Table debates are organized around a higher-order arguable issue on each novel — for example: Does Lord of the Flies express the view that human beings are too primal and animalistic to sustain orderly civilization? Debated (well) by 7th graders.
Peirce is in the second year of its partnership with Argument-Centered Education. What you can see in its argument-centered classrooms are several academic performance-producing elements:
- Full-class, energetic involvement
- Ease with text-based argumentation
- Refutation and the critical thinking it activates, tracked by students (difficult and unusual but essential)

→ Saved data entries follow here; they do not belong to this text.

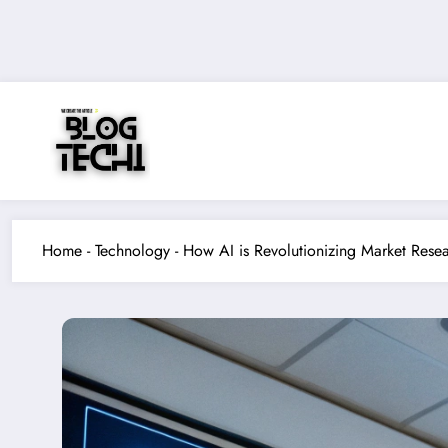
Skip
to
content
Home
-
Technology
-
How AI is Revolutionizing Market Resea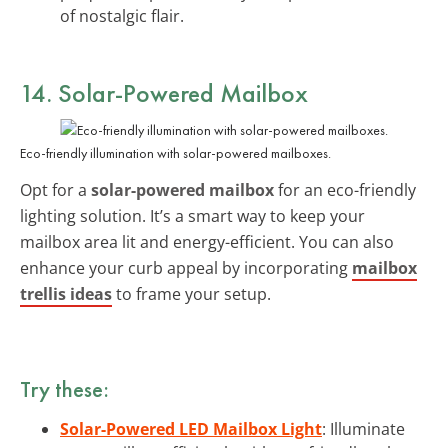
of nostalgic flair.
14. Solar-Powered Mailbox
Eco-friendly illumination with solar-powered mailboxes.
Opt for a
solar-powered mailbox
for an eco-friendly
lighting solution. It’s a smart way to keep your
mailbox area lit and energy-efficient. You can also
enhance your curb appeal by incorporating
mailbox
trellis ideas
to frame your setup.
Try these:
Solar-Powered LED Mailbox Light
: Illuminate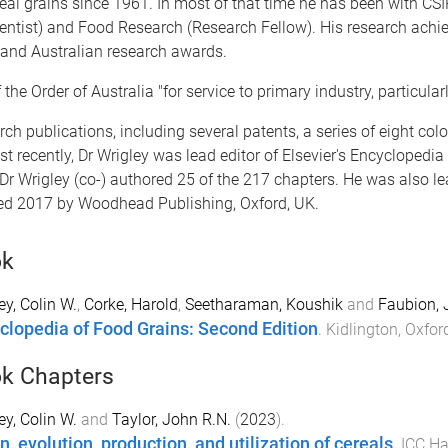
eal grains since 1961. In most of that time he has been with CSI
cientist) and Food Research (Research Fellow). His research ach
l and Australian research awards.
e Order of Australia "for service to primary industry, particularl
ch publications, including several patents, a series of eight colou
recently, Dr Wrigley was lead editor of Elsevier's Encyclopedi
Dr Wrigley (co-) authored 25 of the 217 chapters. He was also le
hed 2017 by Woodhead Publishing, Oxford, UK.
ok
ey, Colin W.
,
Corke, Harold
,
Seetharaman, Koushik
and
Faubion, 
clopedia of Food Grains: Second Edition
.
Kidlington, Oxfo
k Chapters
ey, Colin W.
and
Taylor, John R.N.
(
2023
).
n, evolution, production, and utilization of cereals
.
ICC Ha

- High expectations for all
- Results of teacher capacity-building
For additional views of argument-centered classrooms, take a look at the videos toward the bottom of this page.
ACE Conducts Summer Teachers Colleges
Eighteen high school and middle school teachers from 11 schools across the city of Chicago took part in the Summer 2015 Argument-Centered Education Teachers College for two weeks in July. The Teachers College was held for four-hours daily and hosted by Bogan High School. Teachers received professional development credit, and some were paid by their schools for attending.